## TASK PROMPT
Look below for the line containing "a cis dis, fis-. b-. a-. gis-. b-." and the line containing "r f(-> a-.) c-. f-. e-. d-. c-."; repeat exactly those two lines and all lines between them, and nothing else.

--- PROVIDED RECORDS Enclosed Below ---

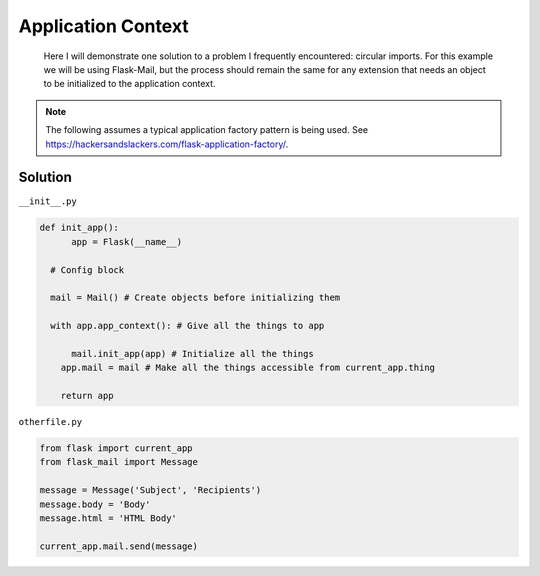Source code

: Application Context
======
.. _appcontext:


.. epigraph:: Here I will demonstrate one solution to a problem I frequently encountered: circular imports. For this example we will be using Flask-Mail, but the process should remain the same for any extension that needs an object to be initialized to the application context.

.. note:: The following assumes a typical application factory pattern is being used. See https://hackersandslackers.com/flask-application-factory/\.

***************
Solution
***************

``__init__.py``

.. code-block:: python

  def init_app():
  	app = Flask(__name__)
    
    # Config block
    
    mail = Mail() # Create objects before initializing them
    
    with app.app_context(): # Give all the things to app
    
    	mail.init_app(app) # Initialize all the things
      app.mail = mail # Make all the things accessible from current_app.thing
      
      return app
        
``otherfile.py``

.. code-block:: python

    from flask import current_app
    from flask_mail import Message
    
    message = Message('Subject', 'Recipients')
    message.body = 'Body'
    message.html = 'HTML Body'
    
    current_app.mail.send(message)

--- End of Enclosed PROVIDED RECORDS ---
--- PROVIDED RECORDS Enclosed Below ---

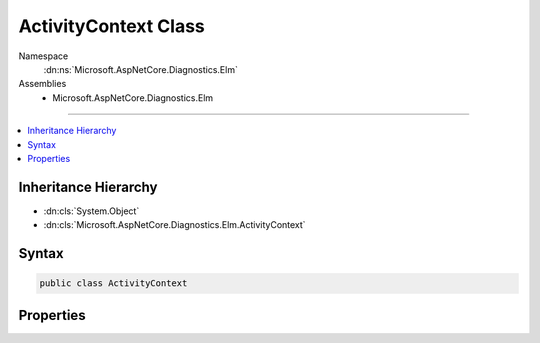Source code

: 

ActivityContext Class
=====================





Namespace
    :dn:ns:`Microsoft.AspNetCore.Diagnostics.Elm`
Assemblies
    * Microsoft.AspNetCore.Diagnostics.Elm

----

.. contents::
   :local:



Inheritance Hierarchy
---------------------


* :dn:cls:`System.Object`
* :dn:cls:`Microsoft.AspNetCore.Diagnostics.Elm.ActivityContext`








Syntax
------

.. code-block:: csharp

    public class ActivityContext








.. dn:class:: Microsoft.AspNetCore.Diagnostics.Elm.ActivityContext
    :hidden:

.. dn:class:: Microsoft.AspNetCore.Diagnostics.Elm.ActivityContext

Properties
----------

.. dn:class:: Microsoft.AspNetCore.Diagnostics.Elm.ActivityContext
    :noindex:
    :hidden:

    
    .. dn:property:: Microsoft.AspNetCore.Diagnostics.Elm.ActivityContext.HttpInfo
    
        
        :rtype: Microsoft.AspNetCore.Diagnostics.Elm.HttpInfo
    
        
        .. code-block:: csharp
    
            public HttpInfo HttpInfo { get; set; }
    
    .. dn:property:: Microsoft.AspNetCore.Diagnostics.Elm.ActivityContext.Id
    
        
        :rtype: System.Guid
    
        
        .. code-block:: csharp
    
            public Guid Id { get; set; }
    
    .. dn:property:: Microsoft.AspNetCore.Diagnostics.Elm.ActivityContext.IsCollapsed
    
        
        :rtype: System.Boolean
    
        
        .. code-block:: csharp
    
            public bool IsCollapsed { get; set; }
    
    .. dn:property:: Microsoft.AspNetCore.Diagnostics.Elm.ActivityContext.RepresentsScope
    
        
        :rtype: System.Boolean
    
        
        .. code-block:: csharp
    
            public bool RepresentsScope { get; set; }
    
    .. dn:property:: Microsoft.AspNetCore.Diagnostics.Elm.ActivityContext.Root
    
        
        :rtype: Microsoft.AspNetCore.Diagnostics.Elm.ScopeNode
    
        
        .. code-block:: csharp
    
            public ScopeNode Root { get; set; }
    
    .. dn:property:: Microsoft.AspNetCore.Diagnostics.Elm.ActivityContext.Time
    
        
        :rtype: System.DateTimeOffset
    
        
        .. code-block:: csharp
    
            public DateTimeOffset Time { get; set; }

--- End of Enclosed PROVIDED RECORDS ---
--- PROVIDED RECORDS Enclosed Below ---

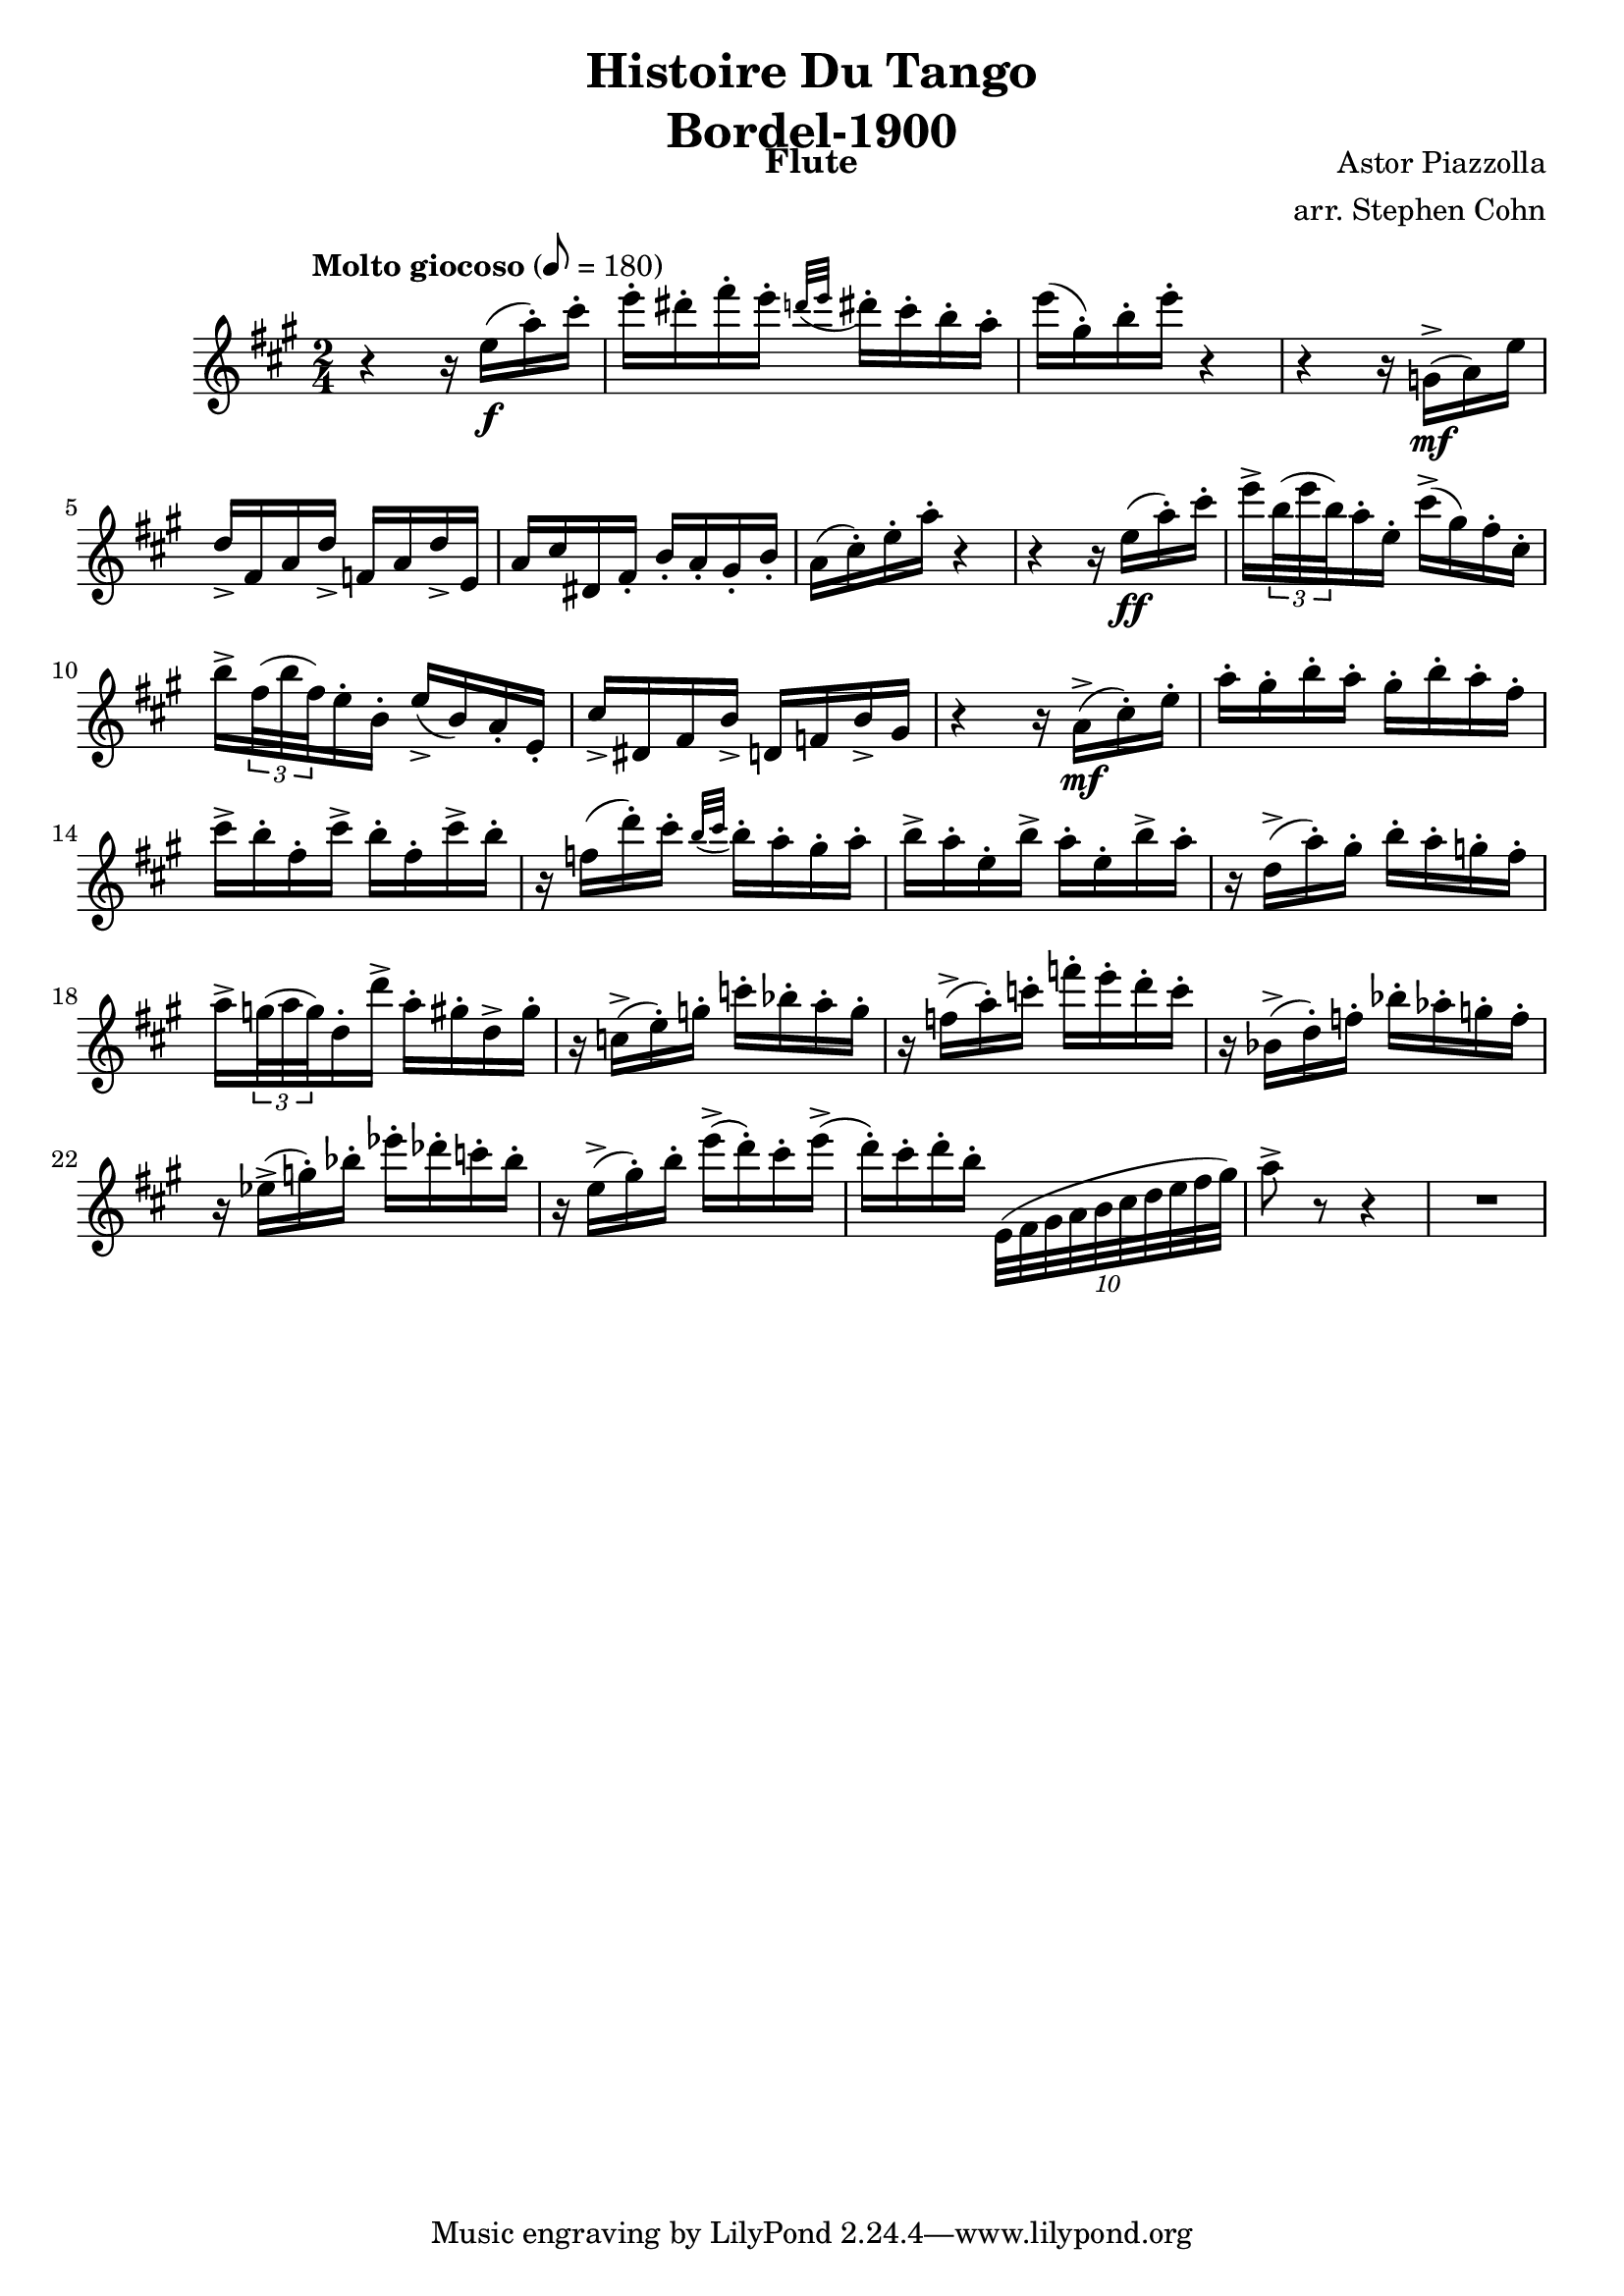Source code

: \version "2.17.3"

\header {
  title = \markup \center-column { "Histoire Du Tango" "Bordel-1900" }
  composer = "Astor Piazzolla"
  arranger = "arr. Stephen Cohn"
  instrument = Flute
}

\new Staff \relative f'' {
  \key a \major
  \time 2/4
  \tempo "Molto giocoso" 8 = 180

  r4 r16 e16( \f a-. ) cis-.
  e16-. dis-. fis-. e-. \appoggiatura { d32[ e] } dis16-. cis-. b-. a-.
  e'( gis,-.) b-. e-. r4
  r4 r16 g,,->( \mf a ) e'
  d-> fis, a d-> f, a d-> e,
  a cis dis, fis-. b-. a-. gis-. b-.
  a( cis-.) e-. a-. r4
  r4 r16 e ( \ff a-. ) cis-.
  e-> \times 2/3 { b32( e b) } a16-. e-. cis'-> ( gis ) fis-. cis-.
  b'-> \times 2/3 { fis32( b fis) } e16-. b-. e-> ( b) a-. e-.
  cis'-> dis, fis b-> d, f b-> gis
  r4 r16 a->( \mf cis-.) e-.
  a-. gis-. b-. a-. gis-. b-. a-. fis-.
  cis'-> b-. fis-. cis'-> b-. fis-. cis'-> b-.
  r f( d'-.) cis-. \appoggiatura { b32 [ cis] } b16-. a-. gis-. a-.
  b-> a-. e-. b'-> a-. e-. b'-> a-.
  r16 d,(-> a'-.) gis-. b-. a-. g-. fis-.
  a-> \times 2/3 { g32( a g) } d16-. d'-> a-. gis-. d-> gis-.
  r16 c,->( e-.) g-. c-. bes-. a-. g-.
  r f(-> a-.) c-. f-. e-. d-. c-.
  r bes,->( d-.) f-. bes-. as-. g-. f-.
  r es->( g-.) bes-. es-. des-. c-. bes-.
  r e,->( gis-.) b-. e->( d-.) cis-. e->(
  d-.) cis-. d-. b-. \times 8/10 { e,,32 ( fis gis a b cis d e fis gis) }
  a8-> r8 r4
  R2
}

--- End of Enclosed PROVIDED RECORDS ---

## YOUR RESPONSE
  a cis dis, fis-. b-. a-. gis-. b-.
  a( cis-.) e-. a-. r4
  r4 r16 e ( \ff a-. ) cis-.
  e-> \times 2/3 { b32( e b) } a16-. e-. cis'-> ( gis ) fis-. cis-.
  b'-> \times 2/3 { fis32( b fis) } e16-. b-. e-> ( b) a-. e-.
  cis'-> dis, fis b-> d, f b-> gis
  r4 r16 a->( \mf cis-.) e-.
  a-. gis-. b-. a-. gis-. b-. a-. fis-.
  cis'-> b-. fis-. cis'-> b-. fis-. cis'-> b-.
  r f( d'-.) cis-. \appoggiatura { b32 [ cis] } b16-. a-. gis-. a-.
  b-> a-. e-. b'-> a-. e-. b'-> a-.
  r16 d,(-> a'-.) gis-. b-. a-. g-. fis-.
  a-> \times 2/3 { g32( a g) } d16-. d'-> a-. gis-. d-> gis-.
  r16 c,->( e-.) g-. c-. bes-. a-. g-.
  r f(-> a-.) c-. f-. e-. d-. c-.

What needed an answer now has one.